Report: Minority Entrepreneurs Must Jump More Hurdles
Minority entrepreneurs who feel their road to success is more difficult than others may not be imagining things.
Sterling Bone, an assistant professor at the Jon M. Huntsman School of Business at Utah State University, said research he has completed shows that entrepreneurs who are minorities face more obstacles to success and deal with the rejection they sometimes experience differently than their Caucasian counterparts.
Bone's conclusions were recently published in the Journal of Consumer Research, a top academic publication. He collaborated on the paper with Glenn L. Christensen, Garrett Research Fellow, and associate professor of marketing at the Marriott School of Management at Brigham Young University, and Jerome D. Williams, the Prudential Chair in Business and research director of the Center of Urban Entrepreneurship & Economic Development at Rutgers University.
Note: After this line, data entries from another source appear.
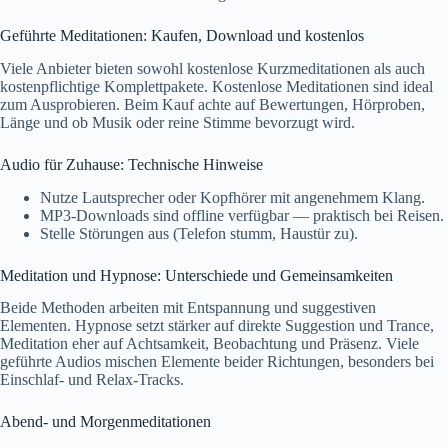
Geführte Meditationen: Kaufen, Download und kostenlos
Viele Anbieter bieten sowohl kostenlose Kurzmeditationen als auch
kostenpflichtige Komplettpakete. Kostenlose Meditationen sind ideal
zum Ausprobieren. Beim Kauf achte auf Bewertungen, Hörproben,
Länge und ob Musik oder reine Stimme bevorzugt wird.
Audio für Zuhause: Technische Hinweise
Nutze Lautsprecher oder Kopfhörer mit angenehmem Klang.
MP3-Downloads sind offline verfügbar — praktisch bei Reisen.
Stelle Störungen aus (Telefon stumm, Haustür zu).
Meditation und Hypnose: Unterschiede und Gemeinsamkeiten
Beide Methoden arbeiten mit Entspannung und suggestiven
Elementen. Hypnose setzt stärker auf direkte Suggestion und Trance,
Meditation eher auf Achtsamkeit, Beobachtung und Präsenz. Viele
geführte Audios mischen Elemente beider Richtungen, besonders bei
Einschlaf- und Relax-Tracks.
Abend- und Morgenmeditationen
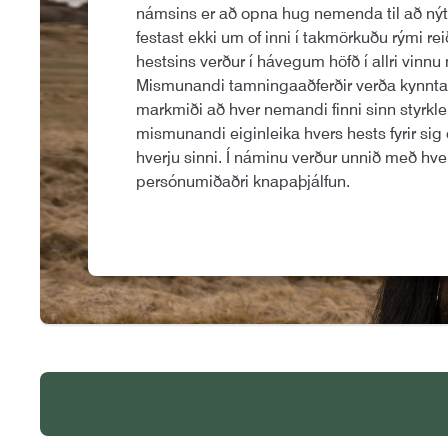
námsins er að opna hug nemenda til að nýt
festast ekki um of inni í takmörkuðu rými reið
hestsins verður í hávegum höfð í allri vinn
Mismunandi tamningaaðferðir verða kynn
markmiði að hver nemandi finni sinn styrkle
mismunandi eiginleika hvers hests fyrir sig
hverju sinni. Í náminu verður unnið með hve
persónumiðaðri knapaþjálfun.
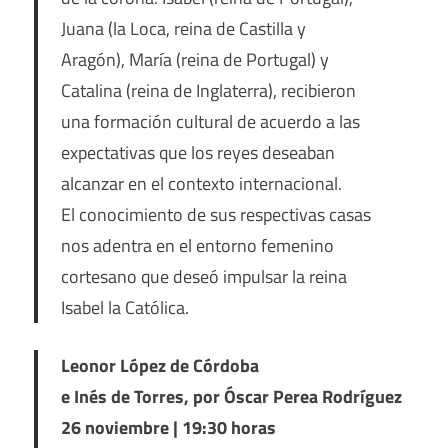
Juana (la Loca, reina de Castilla y
Aragón), María (reina de Portugal) y
Catalina (reina de Inglaterra), recibieron
una formación cultural de acuerdo a las
expectativas que los reyes deseaban
alcanzar en el contexto internacional.
El conocimiento de sus respectivas casas
nos adentra en el entorno femenino
cortesano que deseó impulsar la reina
Isabel la Católica.
Leonor López de Córdoba
e Inés de Torres, por Óscar Perea Rodríguez
26 noviembre | 19:30 horas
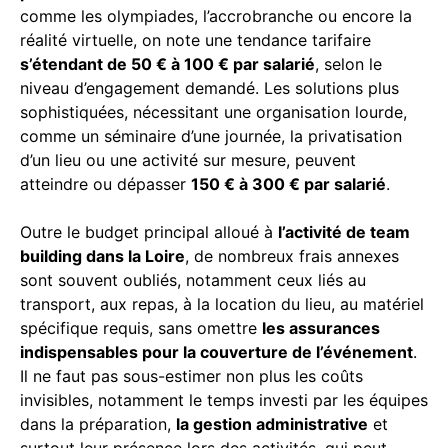
comme les olympiades, l’accrobranche ou encore la
réalité virtuelle, on note une tendance tarifaire
s’étendant de 50 € à 100 € par salarié
, selon le
niveau d’engagement demandé. Les solutions plus
sophistiquées, nécessitant une organisation lourde,
comme un séminaire d’une journée, la privatisation
d’un lieu ou une activité sur mesure, peuvent
atteindre ou dépasser
150 € à 300 € par salarié
.
Outre le budget principal alloué à
l’activité de team
building dans la Loire
, de nombreux frais annexes
sont souvent oubliés, notamment ceux liés au
transport, aux repas, à la location du lieu, au matériel
spécifique requis, sans omettre
les assurances
indispensables pour la couverture de l’événement
.
Il ne faut pas sous-estimer non plus les coûts
invisibles, notamment le temps investi par les équipes
dans la préparation,
la gestion administrative
et
surtout leur présence lors des activités, qui peut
Their research included sending "mystery shoppers" to banks seeking information about loans. They also did in-depth interviews with 39 people who already own small businesses in the United States about their work and the obstacles they have faced. Their research included conducting an experiment that asked minority and nonminority consumers to apply for a loan and asked them how they felt about themselves before and then after they were rejected.
People often refer to this nation as a land of opportunity, Bone said, but the truth is the opportunities are very different for some people just because of their race.